Me pediste perdón pero ya era tarde y te besé la oreja solo para que las cosas sigan siendo extrañas.
Voy a dormir hasta que me de vergüenza y la cama me empuje hacia el piso, no pienso subir la persiana porque están tocando el timbre y la gente hoy me cae mal y estoy peleado con la calle, así como con vos.
No te quiero ver, pero seguiré chocando nuestras cabezas, como dos pasas de uvas, hasta que sangres o te pongas a llorar.
¿quoi? cuse moi, je ne parle pas français.
En la televisión hablan pelotudeces, de esas que a casi todo el mundo le interesa, mientas las polillas se comen mi remera favorita y la leche se cuaja.

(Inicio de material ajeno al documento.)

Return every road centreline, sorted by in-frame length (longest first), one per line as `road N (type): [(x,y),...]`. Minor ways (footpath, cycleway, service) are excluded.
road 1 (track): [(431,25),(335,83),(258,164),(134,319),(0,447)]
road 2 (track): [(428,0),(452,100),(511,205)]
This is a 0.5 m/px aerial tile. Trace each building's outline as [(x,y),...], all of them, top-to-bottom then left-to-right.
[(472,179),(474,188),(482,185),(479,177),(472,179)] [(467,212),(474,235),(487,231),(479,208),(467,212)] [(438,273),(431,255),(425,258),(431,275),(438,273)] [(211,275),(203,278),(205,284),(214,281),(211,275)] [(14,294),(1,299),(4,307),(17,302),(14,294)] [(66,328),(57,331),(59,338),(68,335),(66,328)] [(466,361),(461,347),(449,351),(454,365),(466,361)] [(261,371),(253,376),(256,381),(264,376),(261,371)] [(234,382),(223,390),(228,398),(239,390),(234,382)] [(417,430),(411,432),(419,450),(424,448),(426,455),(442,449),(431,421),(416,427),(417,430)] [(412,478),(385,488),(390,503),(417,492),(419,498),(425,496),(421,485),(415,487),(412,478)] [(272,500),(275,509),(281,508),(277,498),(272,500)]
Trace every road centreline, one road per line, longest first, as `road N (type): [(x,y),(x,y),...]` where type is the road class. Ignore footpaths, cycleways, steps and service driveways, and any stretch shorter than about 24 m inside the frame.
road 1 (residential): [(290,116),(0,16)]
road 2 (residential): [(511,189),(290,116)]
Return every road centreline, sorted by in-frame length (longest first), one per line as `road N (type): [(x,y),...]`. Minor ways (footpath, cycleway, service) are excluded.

En mi billetera no hay plata pero si un boleto viejo. La ironía es muy graciosa, hoy la vida se convierte en dinero, también la gente es dinero.
Todo se transforma siendo un circulo vicioso y no hay forma de salir. A la gente le gusta mentirse, le es fácil olvidar lo lindo que es ser un humano.
Perder el tiempo y sentirse importantes es un pasatiempo, a la gente le gusta chocar sus cabezas y gastar su dinero.
Podrían divertirse jugando a quererse y bailar un vals. Descubrirían cosas lindas, como que los árboles son tumores de la tierra o que la Via Lactea no es el centro del espacio sideral.
Somos más que un lindo peinado o un buen titulo universitario.
El existencialismo existe para hacernos pensar y dar cuenta que lo que hay no es real, que hay un más allá de nuestras narices o que deberíamos doblar a la vuelta de la esquina.
Mientras tanto seguiré chocando mi cabeza como una pasa de uva y viendo como las polillas se comen mi remera favorita, palpando mis bolsillos llenos de pelusas, en medias y durmiendo con la persiana baja.